Alors que beaucoup sont cloués par la stupeur, incapables de penser et parler leur ressenti, ce sont les professionnels de la parole publique qui emplissent le silence qui fait suite aux détonations des Kalachnikovs. Les propos ne sont pas forcément très ajustés, mais ne sont pas faux. C’est la liberté de l’information qui est attaquée, c’est notre démocratie qui est visée et de fait blessée. Quelques-uns dans la presse parlent de « notre 11 septembre » et chacun a à l’esprit les stigmates que laissent de telles attaques dans les droits de nos sociétés, contraintes de se protéger, fussent au prix de bien des renoncements, y compris en matière d’information.
La presse aurait pu hésiter, tant le journal quasiment décapité, peut apparaître marginal, voire « infréquentables », les critiques n’ayant pas manqué, par le passé face à ses « provocations » à l’égard des religions, y compris l’Islam. Peut-être parce qu’elle se sent davantage menacée dans les temps que nous vivons, les journaux vont au contraire faire corps et immédiatement s’identifier à ceux qui viennent de subir l’assaut de l’aveuglement totalitaire. Elle y est d’autant plus portée que chacun sent monter, via les réseaux sociaux, un puissant mouvement, qui trouve rapidement son slogan et son visuel : « Je suis Charlie », en lettres blanches sur fond noir. Il devient le visuel de très nombreux twittos, alors même qu’il s’affiche sur les murs personnels des utilisateurs de Facebook, avant que très nombreux soient ceux qui vont sortir dans les rues et les place pour manifester. 100 000 personnes, partout en France, quatre, cinq heures après l’attaque !

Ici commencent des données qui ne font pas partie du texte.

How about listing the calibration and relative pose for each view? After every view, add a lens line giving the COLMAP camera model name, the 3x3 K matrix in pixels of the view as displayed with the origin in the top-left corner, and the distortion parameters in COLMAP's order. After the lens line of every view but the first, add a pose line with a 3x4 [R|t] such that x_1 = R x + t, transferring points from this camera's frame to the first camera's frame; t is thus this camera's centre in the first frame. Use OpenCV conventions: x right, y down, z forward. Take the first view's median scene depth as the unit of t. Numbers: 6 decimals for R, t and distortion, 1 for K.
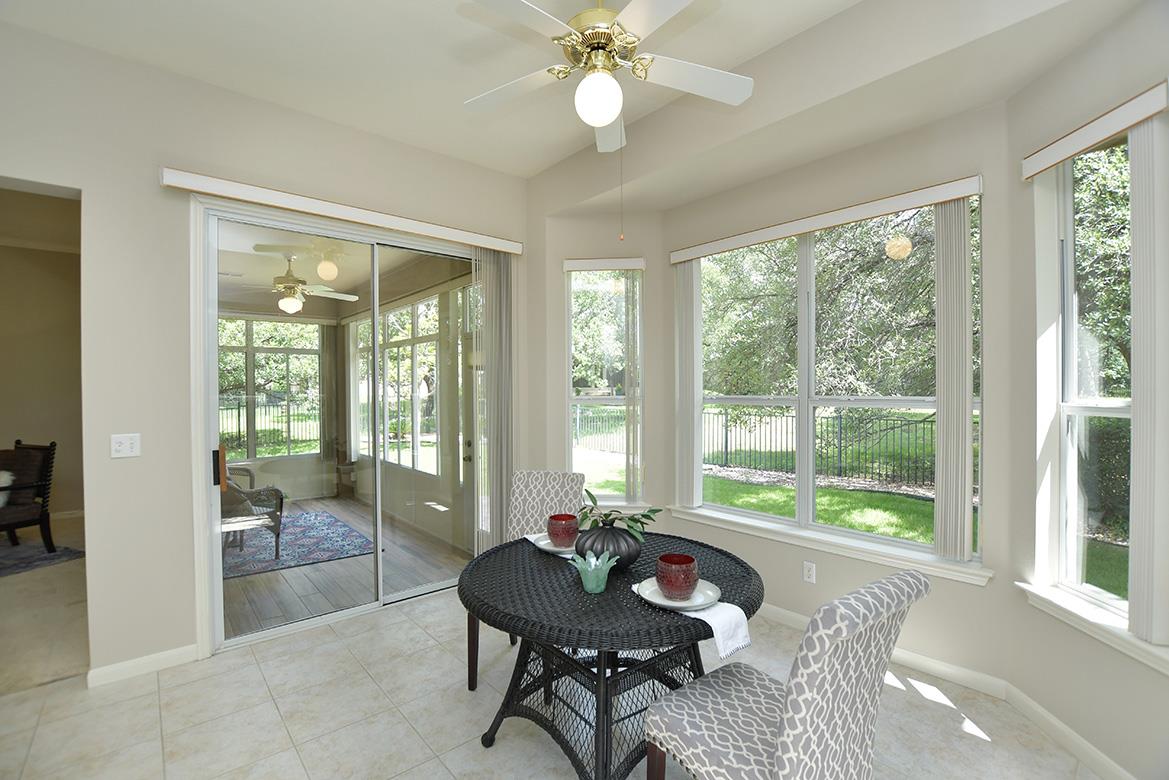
lens RADIAL K [[523.9, 0, 584.6], [0, 523.9, 392.8], [0, 0, 1]] dist [-0.027647, 0.000596]
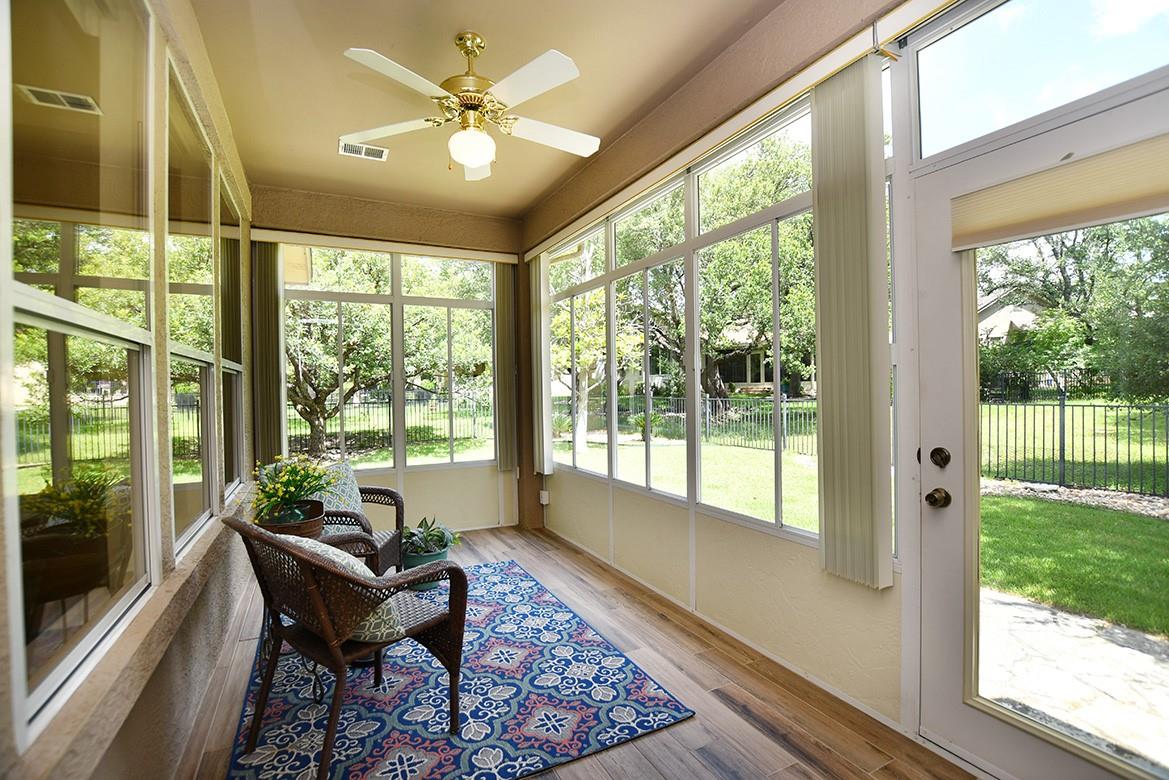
lens RADIAL K [[523.9, 0, 584.6], [0, 523.9, 392.8], [0, 0, 1]] dist [-0.027647, 0.000596]
pose [[0.972146, -0.009587, -0.234180, -0.300279], [0.009012, 0.999953, -0.003528, 0.042491], [0.234203, 0.001319, 0.972187, 0.475456]]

C’est à ce moment que se manifestent d’abord sporadiquement (niveau des dirigeants), puis plus largement (ceux des représentants des sociétés civiles) le souffle de l’expression de la solidarité internationale, qui s’il ne supprime pas la douleur, au moins rassure sur la capacité à résister et combattre le mal qui nous atteint. Toute la journée de jeudi l’expression de la solidarité de par le monde et de tous les lieux de la société donne le sentiment que nous saurons faire face. Charlie devenu symbole, qui promet de rassembler ses pauvres forces pour faire paraître le journal la semaine prochaine, se voit garantir la solidarité des artistes, des intellectuels, des autres médias. Comment ne pas être sensible à ces 100 000 € par le Guardian ?

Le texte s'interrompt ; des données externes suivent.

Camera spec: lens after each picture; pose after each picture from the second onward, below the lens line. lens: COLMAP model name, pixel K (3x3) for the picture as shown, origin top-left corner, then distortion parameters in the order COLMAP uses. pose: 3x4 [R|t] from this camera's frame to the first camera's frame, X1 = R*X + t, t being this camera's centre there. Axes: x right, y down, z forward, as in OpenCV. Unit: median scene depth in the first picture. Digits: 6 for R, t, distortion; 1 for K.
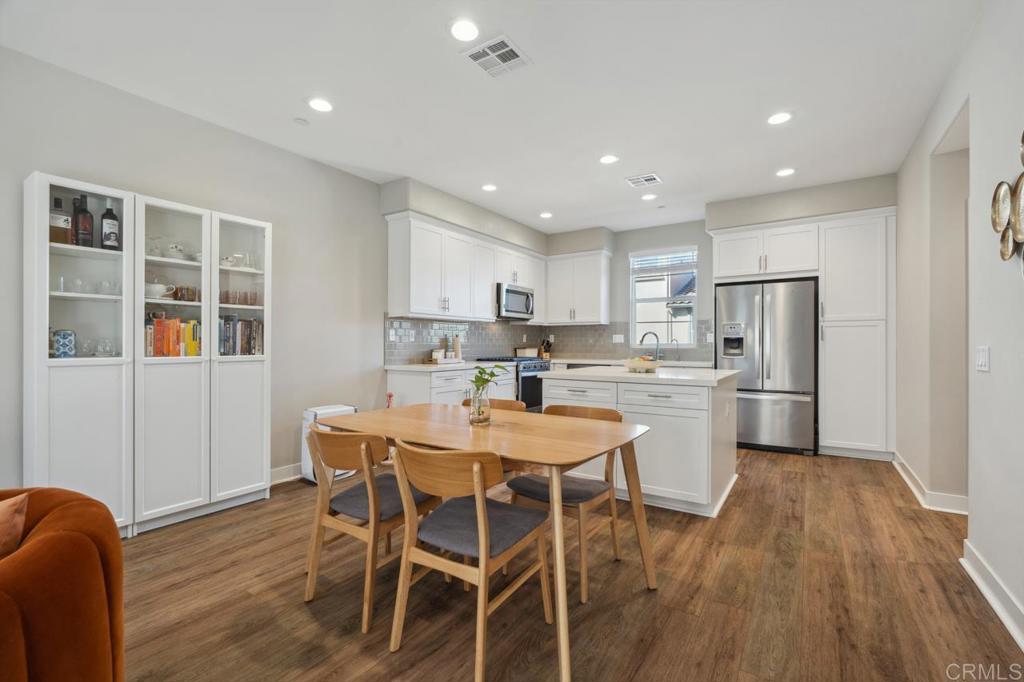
lens RADIAL K [[450.8, 0, 514.3], [0, 450.8, 342.2], [0, 0, 1]] dist [-0.006959, 0.001346]
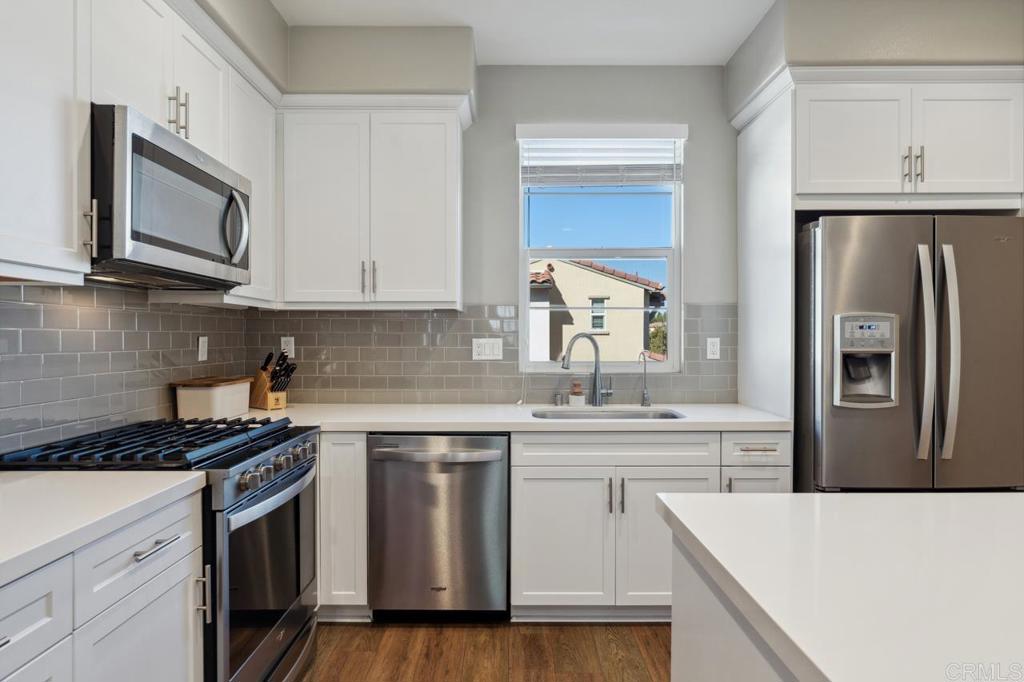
lens RADIAL K [[584.5, 0, 513.9], [0, 584.5, 342.9], [0, 0, 1]] dist [-0.003538, 0.000950]
pose [[0.832856, -0.005985, 0.553458, -0.029422], [-0.000974, 0.999924, 0.012278, -0.024866], [-0.553489, -0.010764, 0.832787, 0.759366]]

Pourtant le piège qu’a tendu le commando terroriste est toujours là, comme l’a immédiatement souligné Robert Badinder. Qu’ils l’aient pensé comme tel ou pas, l’attentat intervient à un moment particulièrement délicat pour la société française, alors qu’elle est frappée par le doute et le pessimisme sur le monde qui l’entoure et surtout sur elle-même. Un doute qui touche sa capacité à faire lien, à intégrer, à faire dialoguer tous ceux qui peuplent le pays. Un doute sur ses valeurs, sa cohésion. Bien sûr les premières heures d’unité peuvent rassurer. Disons plutôt que les premières manifestations ont esquivé les risque évident de cassure et d’affrontement entre communautés, d’autant plus dans une société qui n’a jamais pensé les relations entre celles-ci, en les niant au nom de son modèle dit d’intégration. Il suffit pourtant de porter attention aux réseaux sociaux pour voir se multiplier les fissures, plus nombreuses, sinon plus virulentes que les quelques exactions à l’égard de mosquées. Le piège de l’islamophobie menace et c’est aux intellectuels, aux journalistes, aux politiques de faire œuvre d’intelligence et de courage pour le dépasser en le combattant résolument.